Anecdotally, increased adherence may be due to having a pharmacy at the workplace. Having both primary care and pharmacy services at the workplace is extremely convenient. Patients who have a medical visit can fill their prescription without leaving the health center, avoiding a trip to a community pharmacy or having to complete mail order forms to fill their prescriptions. There also is a social aspect of workplace primary care and pharmacy that might come into play for retirees in particular, as the workplace pharmacy providesan outlet for seeing people with whom they used to work. Patients also develop relationships with their trusted pharmacists, which might lead to a preference for face-to-face interactions over mail order. It also is possible that the amount of time spent on learning about disease states at the workplace health centers brings a heightened focus for the patient, the clinician, and the pharmacist on the importance of adherence to medication regimens.
This study has a number of limitations. First, the workplace-treated patients may represent a self-selected population that is, for some reason, more motivated to be adherent with their medication regimen than patients treated in the community. However, the demographics show that the 2 groups are at least somewhat similar and the differences observed were controlled for in the analysis, supporting the idea that the observed effect is due to the nature of the patient interaction within the workplace primary care and pharmacy. Additionally, the study fails to incorporate physician discontinuation of medication. Although the study design accounts for and includes switches of medication either within the same therapeutic class or (in the case of the grouped classes) by disease, claims data did not allow us to ascertain cases where a physician simply eliminated a prescription for a given drug class. Attempting to determine these cases would have required medical chart review, which was beyond the scope of this study. However, the impact of any possible medication stops by a clinician is unlikely to differ substantially between the workplace-treated and community-treated groups, so we feel the impact was minimal.
Next, adherence rates were calculated using claims data, which do not capture the actual rate at which patients took their medication, nor do these data capture prescriptions for which insurance was not used. However, as mentioned earlier, measurements of adherence using claims data are fairly standard in the literature.

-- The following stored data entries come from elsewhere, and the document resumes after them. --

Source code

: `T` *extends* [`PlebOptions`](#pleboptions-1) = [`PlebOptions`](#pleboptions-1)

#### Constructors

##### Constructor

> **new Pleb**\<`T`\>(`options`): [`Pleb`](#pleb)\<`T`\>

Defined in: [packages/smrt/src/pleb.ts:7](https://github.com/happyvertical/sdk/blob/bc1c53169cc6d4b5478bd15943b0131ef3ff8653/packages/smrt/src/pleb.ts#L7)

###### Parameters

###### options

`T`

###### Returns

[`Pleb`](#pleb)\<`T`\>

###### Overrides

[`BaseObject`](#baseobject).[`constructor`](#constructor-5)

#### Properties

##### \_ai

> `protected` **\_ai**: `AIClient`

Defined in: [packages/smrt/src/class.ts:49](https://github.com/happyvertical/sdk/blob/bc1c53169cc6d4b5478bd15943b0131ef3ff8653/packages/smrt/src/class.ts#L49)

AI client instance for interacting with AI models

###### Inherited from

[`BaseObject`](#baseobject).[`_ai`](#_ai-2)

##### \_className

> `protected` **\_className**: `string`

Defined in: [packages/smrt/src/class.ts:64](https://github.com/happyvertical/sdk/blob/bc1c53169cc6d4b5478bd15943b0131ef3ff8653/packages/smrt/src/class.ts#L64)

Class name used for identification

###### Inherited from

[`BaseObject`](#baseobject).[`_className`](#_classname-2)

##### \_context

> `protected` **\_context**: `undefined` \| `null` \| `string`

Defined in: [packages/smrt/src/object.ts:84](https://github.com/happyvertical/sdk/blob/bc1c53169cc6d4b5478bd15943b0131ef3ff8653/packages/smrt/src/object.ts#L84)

These results support the concept of workplace healthcare delivery. In this setting, enhanced access to medical care facilitates patient education, with the goal of promoting responsibility for self-care. Nonadherence to medications results in an additional $100 billion in annual healthcare costs.8 As the number of Americans with chronic conditions rises, educating patients to take their medications regularly becomes more important. Although this is not a “one-size-fits-all” approach, workplace health services have the potential to save not only healthcare dollars, but lives as well.